Thank you both very much for actually looking at these issues!

1 Like

Don’t forget the write sync was running at the same time so mixed read while write for the benchmark.

I’m going to try linux too which I’m sure will give us a crystal clear picture of what’s possible. Once this infernal sync is complete

3 Likes

Kinda interesting, although those numbers don’t really look that bad to me either.
Not sure if it would be interesting to test this on intel z590 as well?

@wendell

I think I just found something:

Wanted to check the performance on B550 with write cache completely disabled and switched through the settings, as expected halving sequential write speeds (RAID1 with 2 x Micron 5300 PRO 3.84 TB) from 500 MB/s to 250 MB/s.

The problem now is that enabling write cache no longer restores the original performance :frowning:

Maybe there are write cache driver bugs causing the issues I’ve first experienced on X570, those slower sequential write results would match with disk write cache not being used even though it is to be enabled according to the GUI…

1 Like

rebooted since re-enabling?

I can prettymuch confirm that for raid1 there is no performance benefit with the amd drivers.

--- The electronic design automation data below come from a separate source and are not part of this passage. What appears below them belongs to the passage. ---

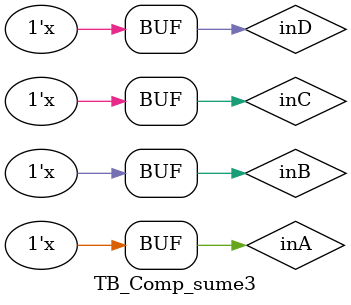
<source format=v>
`timescale 1ns / 1ps

module TB_Comp_sume3 (

    );

    // Inputs
    reg inA, inB, inC, inD;

    // Outputs
    wire [3:0] out;

    // Instantiate    
    Comp_sume3 UUT(
        .S(out),
        .inA(inA),
        .inB(inB),
        .inC(inC),
        .inD(inD)
    );

    // stimulus
    initial begin
        inA = 0;
        inB = 0;
        inC = 0;
        inD = 0;
    end

    always #20 inA = ~inA;
    always #40 inB = ~inB;
    always #60 inC = ~inC;
    always #80 inD = ~inD;
    
endmodule

</source>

Raid 0 of 3 drives is identical performance as a raid 1 of 3 drives, as a stripe of 3 mirrors, more or less.

Thst seems… odd…

1 Like

Yes, of course - I may be a GUI normie but have been used to Windows since 3.11 :wink:

1 Like

Yay: Uninstalling AMD’s RAID management software, rebooting, manually deleting the C:\Program Files (x86)\AMD\RAID Software folder, reinstalling the RAID management software and once again rebooting restores the write performance :face_vomiting:

I don’t think AMD’s software engineering A-Team is the one behind the RAID software…
…which is great for something handling your data :stuck_out_tongue:

1 Like

Don’t AMD’s software team just reskin other products?

1 Like

That’s a yes for “StoreMI” from Enmotus & the FuzeDrive guys (another bag of buggy hurt I wanted to check on*, but I should make a dedicated thread for that since it has 100 % nothing to do with this).

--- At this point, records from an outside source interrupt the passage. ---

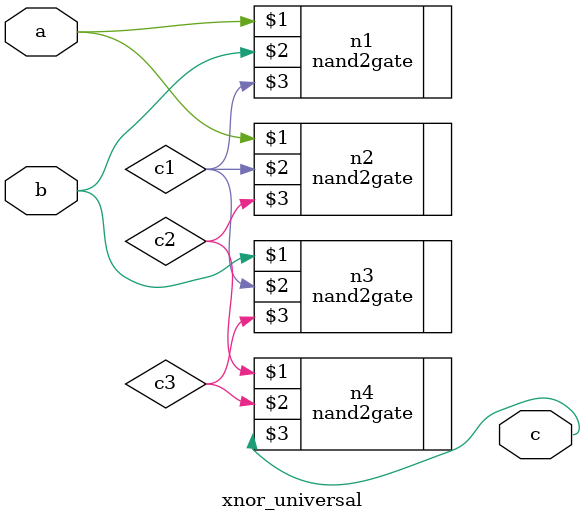
<source format=v>
module xnor_universal(a,b,c);
	input a,b;
	output c;
	wire c1, c2, c3;
	nand2gate n1(a,b,c1), n2(a,c1,c2), n3(b, c1, c3), n4(c2,c3,c);
	endmodule
</source>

*Used FuzeDrive about a year ago, a motherboard UEFI update killed their driver, took a while until that had been figured out and I have yet to check if that old FuzeDrive volume can be accessed or if it was destroyed (I was extremely pissed then since there was the subtext in the messages from their support that I could have never used their product in a way I had described, meaning I must have had cracked it or done something else to it).

But I don’t think the classical chipset RAID software stuff is coming from an external team. If so then AMD’s QC people that review the stuff coming in should be fired (I don’t even mean that sarcastically).

2 Likes

The b550 thing was pure speculation on my part based on your claim it works better with b550.

But the 64k stripe size right there highlights why your 4k write figures are so bad.

If you’re writing 4k at a time, a whole 64k block needs to be read, modified and written out for only 4k of it to be changed.

i.e., every time you do a 4k write, you’re not doing that. You’re reading 64k, modifying it and writing 64k out - because the RAID won’t write out 4k directly. It’s working in 64k blocks.

So that’s 128k (64k read, 64k write) of IO at the drive level for a simple 4k write.